Incorrect. Unlike the First Amendment, which starts with Congress shall make no law, ... the Second Amendment has no qualifiers. The right of the people to keep and bear arms shall not be infringed. This should legally strike down as moot the New York law, any church, school, bar, or courtroom prohibition, any individual store, residence, etc. provision. However, a business could exercise the right to refuse service (but not the right to carry).
You correctly read the Constitution when you read it as written and originally understood and intended. If a clause is clear, you take it as is. If a clause is unclear or ambiguous , then you look to the the original understanding of the clause and the intent of the ratifiers. The intent of the RATIFIERS, who turn a proposal into law and who turned the Constitution into the Supreme Law of the Land and created the Untied States of America, is dispositive in correctly interpreting and applying the Constitution.
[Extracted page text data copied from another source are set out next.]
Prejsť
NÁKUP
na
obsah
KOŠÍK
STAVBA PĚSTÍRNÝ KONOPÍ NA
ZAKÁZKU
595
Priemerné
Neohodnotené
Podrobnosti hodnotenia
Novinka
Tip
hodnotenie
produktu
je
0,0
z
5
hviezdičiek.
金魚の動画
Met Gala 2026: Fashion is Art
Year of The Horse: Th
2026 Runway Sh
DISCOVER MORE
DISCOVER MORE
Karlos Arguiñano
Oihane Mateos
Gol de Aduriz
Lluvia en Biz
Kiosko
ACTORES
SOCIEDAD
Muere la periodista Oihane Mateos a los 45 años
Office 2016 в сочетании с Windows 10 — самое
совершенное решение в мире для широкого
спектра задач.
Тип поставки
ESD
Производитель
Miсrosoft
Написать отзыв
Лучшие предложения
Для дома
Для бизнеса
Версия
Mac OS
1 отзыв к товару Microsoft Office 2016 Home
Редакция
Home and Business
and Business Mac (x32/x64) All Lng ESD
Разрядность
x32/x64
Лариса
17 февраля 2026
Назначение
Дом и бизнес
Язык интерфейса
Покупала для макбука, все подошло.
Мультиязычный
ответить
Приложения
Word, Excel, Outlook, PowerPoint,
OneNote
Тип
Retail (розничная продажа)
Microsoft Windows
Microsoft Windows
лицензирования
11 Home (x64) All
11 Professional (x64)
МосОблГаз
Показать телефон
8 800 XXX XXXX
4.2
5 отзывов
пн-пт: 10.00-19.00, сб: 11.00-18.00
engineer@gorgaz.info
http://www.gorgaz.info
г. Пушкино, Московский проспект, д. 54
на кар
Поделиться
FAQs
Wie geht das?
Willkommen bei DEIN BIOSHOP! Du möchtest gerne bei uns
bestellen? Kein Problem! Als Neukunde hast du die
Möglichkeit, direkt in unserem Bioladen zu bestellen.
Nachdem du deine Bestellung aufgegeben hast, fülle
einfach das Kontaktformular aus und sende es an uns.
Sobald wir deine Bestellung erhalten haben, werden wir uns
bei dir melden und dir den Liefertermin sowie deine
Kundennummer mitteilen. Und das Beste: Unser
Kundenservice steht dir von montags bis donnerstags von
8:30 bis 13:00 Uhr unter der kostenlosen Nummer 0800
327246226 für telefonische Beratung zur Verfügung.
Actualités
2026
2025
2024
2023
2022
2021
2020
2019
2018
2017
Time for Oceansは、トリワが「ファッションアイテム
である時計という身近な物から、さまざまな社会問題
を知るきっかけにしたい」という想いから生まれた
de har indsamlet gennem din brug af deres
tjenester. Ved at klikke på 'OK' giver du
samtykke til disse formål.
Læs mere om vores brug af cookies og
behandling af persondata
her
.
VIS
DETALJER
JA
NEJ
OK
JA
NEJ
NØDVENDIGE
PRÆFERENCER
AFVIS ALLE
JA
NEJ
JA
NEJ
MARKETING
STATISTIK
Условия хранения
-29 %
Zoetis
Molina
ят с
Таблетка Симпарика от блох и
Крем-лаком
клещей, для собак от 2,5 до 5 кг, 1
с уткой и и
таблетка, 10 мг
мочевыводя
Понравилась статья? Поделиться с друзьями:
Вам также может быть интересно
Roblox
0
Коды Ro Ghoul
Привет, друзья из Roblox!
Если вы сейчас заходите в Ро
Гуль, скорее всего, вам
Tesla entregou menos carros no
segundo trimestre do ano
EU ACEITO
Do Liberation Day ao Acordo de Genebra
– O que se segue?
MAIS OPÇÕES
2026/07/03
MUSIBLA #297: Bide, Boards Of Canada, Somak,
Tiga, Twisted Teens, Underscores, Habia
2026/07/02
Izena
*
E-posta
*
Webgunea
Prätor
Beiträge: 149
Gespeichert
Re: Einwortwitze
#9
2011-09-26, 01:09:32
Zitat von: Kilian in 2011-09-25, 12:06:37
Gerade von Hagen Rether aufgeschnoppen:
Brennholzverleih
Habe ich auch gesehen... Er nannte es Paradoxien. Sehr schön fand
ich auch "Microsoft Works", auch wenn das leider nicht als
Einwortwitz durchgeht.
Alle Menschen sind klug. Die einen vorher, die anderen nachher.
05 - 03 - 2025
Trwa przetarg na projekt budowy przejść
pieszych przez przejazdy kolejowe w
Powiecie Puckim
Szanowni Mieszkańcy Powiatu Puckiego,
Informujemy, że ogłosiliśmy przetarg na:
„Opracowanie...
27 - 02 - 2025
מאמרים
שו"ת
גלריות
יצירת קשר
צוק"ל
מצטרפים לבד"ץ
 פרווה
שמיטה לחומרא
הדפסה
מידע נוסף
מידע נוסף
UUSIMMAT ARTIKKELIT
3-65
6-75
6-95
A look at the the background of the first 10 amendments will tell you that Madison wrote them as an answer to the antifederalists who did not want a federal government because they were afraid it would become what it now has become 250 years later. As a way of getting the antifederalists to join in ratifying the Constitution, Madison and the Founders promised they would include the first ten amendments to at least clarify to the nay-sayers some of the most important right of the people and the states those that already belonged to them.
The LAST thing the antifederalists, critical to the ratification of the Constitution, would agree to would be ADDING MORE power to the federal government.
The only powers delegated to the feds were those enumerated in the body of the Constitution. Anything limiting the states were also in the body on the Constitution. States were limited by only a few things like prohibitions from coining money and making treaties. These things are clarified in the 9A and the 10A. (The first 10 amendments were ratified 3.5 years after the Constitution was ratified.)